- The Washington Times - Saturday, February 6, 2016

An 11-year-old Tennessee boy will spend the rest of his childhood in jail after a judge found him guilty of murdering an 8-year-old girl during an argument over the girl’s puppy. 

Benjamin Tiller was found guilty Monday of first degree murder for the October death of McKayla Dyer

Police said the boy used his father’s shotgun to kill his neighbor after the girl refused to let him play with her new puppy, a local ABC affiliate reported.

The third-grade girl, her 11-year-old sister and their friend, another 11-year-old girl, were playing outside of McKayla’s home in a mobile home park in White Pine, Tenn. on Oct. 3

Benjamin saw the girls outside from his bedroom window next door and asked the girls to get their puppies, but the girls refused. 

Then Benjamin got his 12-gauge shotgun and a BB gun and told the girls that he had guns, according to court documents reviewed by ABC. 

McKayla laughed at him and said the weapons were not real. 

As she laughed, the boy “then made certain the gun was loaded, cocked the hammer on the gun and shot the victim just above the heart at a downward trajectory,” the Jefferson County Judge Dennis “Will” Roach II wrote. 

The girl fell backward, “quickly lost consciousness, and was later confirmed dead,” the judge wrote. 

Benjamin was sentenced to state custody until he turns 19.

“A child who commits first-degree murder cannot be willy-nilly turned loose into society,” the judge wrote, ABC reported.

Benjamin has five siblings — three brothers and two sisters — who have been placed with relatives and the state.
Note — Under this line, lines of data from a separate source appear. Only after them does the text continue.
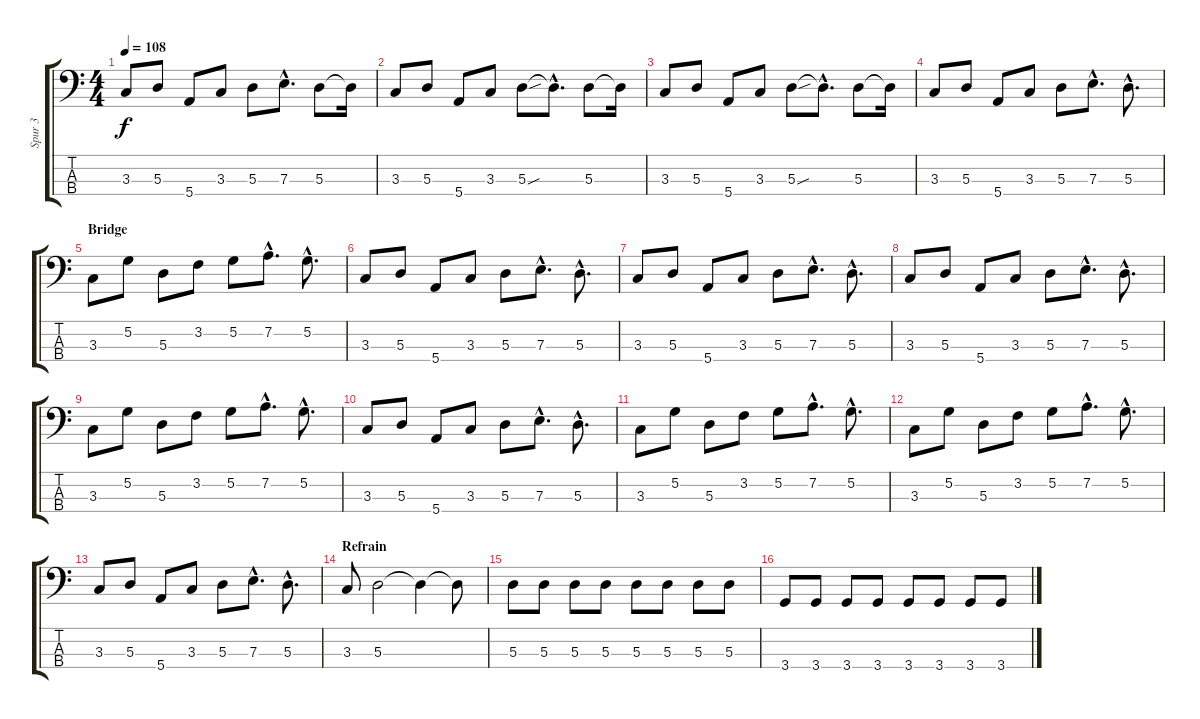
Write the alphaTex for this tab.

\track ("Spur 3" "Spur 3") {instrument acousticbass}
\staff {score tabs}
\tuning (G2 D2 A1 E1) {hide}
\ts (4 4)
\tempo 108
\clef f4
\ks c
3.3.8{dy f} 5.3.8 5.4.8 3.3.8 5.3.8 7.3{hac}.8{d} 5.3.8 5.3{t}.16 |
3.3.8 5.3.8 5.4.8 3.3.8 5.3{sou}.8 5.3{hac t}.8{d} 5.3.8 5.3{t}.16 |
3.3.8 5.3.8 5.4.8 3.3.8 5.3{sou}.8 5.3{hac t}.8{d} 5.3.8 5.3{t}.16 |
3.3.8 5.3.8 5.4.8 3.3.8 5.3.8 7.3{hac}.8{d} 5.3{hac}.8{d} |
\section ("" "Bridge")
3.3.8 5.2.8 5.3.8 3.2.8 5.2.8 7.2{hac}.8{d} 5.2{hac}.8{d} |
3.3.8 5.3.8 5.4.8 3.3.8 5.3.8 7.3{hac}.8{d} 5.3{hac}.8{d} |
3.3.8 5.3.8 5.4.8 3.3.8 5.3.8 7.3{hac}.8{d} 5.3{hac}.8{d} |
3.3.8 5.3.8 5.4.8 3.3.8 5.3.8 7.3{hac}.8{d} 5.3{hac}.8{d} |
3.3.8 5.2.8 5.3.8 3.2.8 5.2.8 7.2{hac}.8{d} 5.2{hac}.8{d} |
3.3.8 5.3.8 5.4.8 3.3.8 5.3.8 7.3{hac}.8{d} 5.3{hac}.8{d} |
3.3.8 5.2.8 5.3.8 3.2.8 5.2.8 7.2{hac}.8{d} 5.2{hac}.8{d} |
3.3.8 5.2.8 5.3.8 3.2.8 5.2.8 7.2{hac}.8{d} 5.2{hac}.8{d} |
3.3.8 5.3.8 5.4.8 3.3.8 5.3.8 7.3{hac}.8{d} 5.3{hac}.8{d} |
\section ("" "Refrain")
3.3.8 5.3.2 5.3{t}.4 5.3{t}.8 |
5.3.8 5.3.8 5.3.8 5.3.8 5.3.8 5.3.8 5.3.8 5.3.8 |
3.4.8 3.4.8 3.4.8 3.4.8 3.4.8 3.4.8 3.4.8 3.4.8
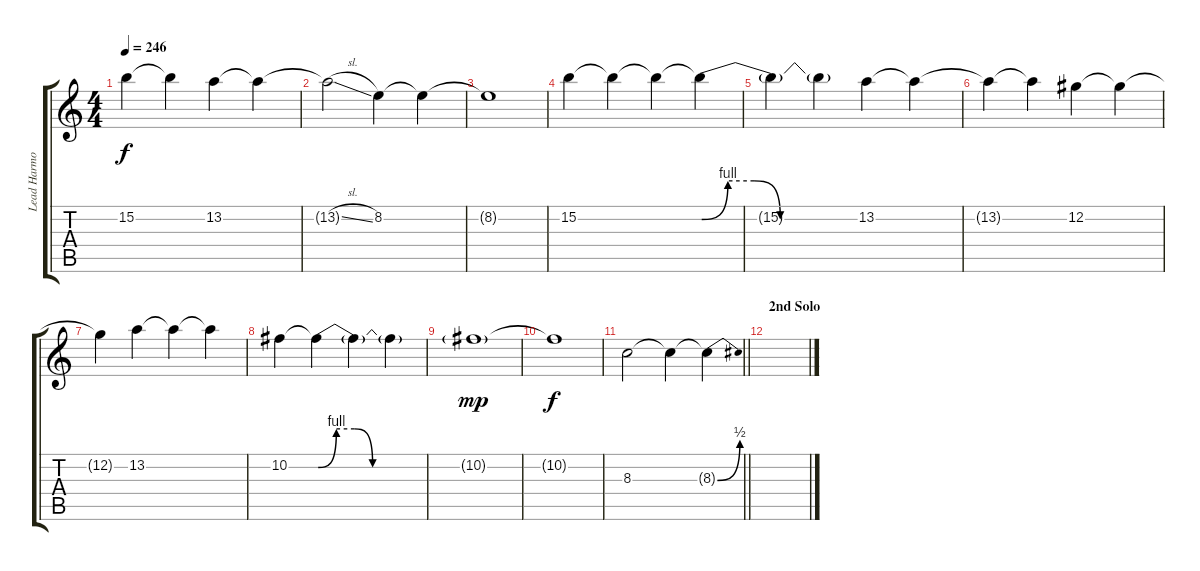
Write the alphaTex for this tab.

\track ("Lead Harmony" "Lead Harmo") {instrument distortionguitar}
\staff {score tabs}
\tuning (Db4 Ab3 E3 B2 Gb2 B1) {hide}
\ts (4 4)
\tempo 246
\clef g2
\ks c
15.2{t}.4{dy f} 15.2{t}.4 13.2.4 13.2{t}.4 |
13.2{sl t}.2 8.2.4 8.2{t}.4 |
8.2{t}.1 |
15.2.4 15.2{t}.4 15.2{t}.4 15.2{be (custom 0 0 10 4 20 4 30 0 60 0) t}.4 |
15.2{t}.4 15.2{t}.4 13.2.4 13.2{t}.4 |
13.2{t}.4 13.2{t}.4 12.2.4 12.2{t}.4 |
12.2{t}.4 13.2.4 13.2{t}.4 13.2{t}.4 |
10.2.4 10.2{be (custom 0 0 10 4 20 4 30 0 60 0) t}.4 10.2{t}.4 10.2{t}.4 |
10.2{g}.1{dy mp} |
10.2{t}.1{dy f} |
\barLineRight lightlight
8.3.2 8.3{t}.4 8.3{be (bend 0 0 60 2) t}.4 |
\section ("" "2nd Solo")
He had been trained in firearm safety and frequently went hunting with his father.

McKayla’s mother said her daughter had long been bullied by the boy, whom she also went to school with.

“He was making fun of her, calling her names, just being mean to her,” Latasha Dyer said in October. “I had to go the principal about him and he quit for a while, and then all of a sudden yesterday he shot her.”   

Benjamin’s family said they plan to appeal the court ruling.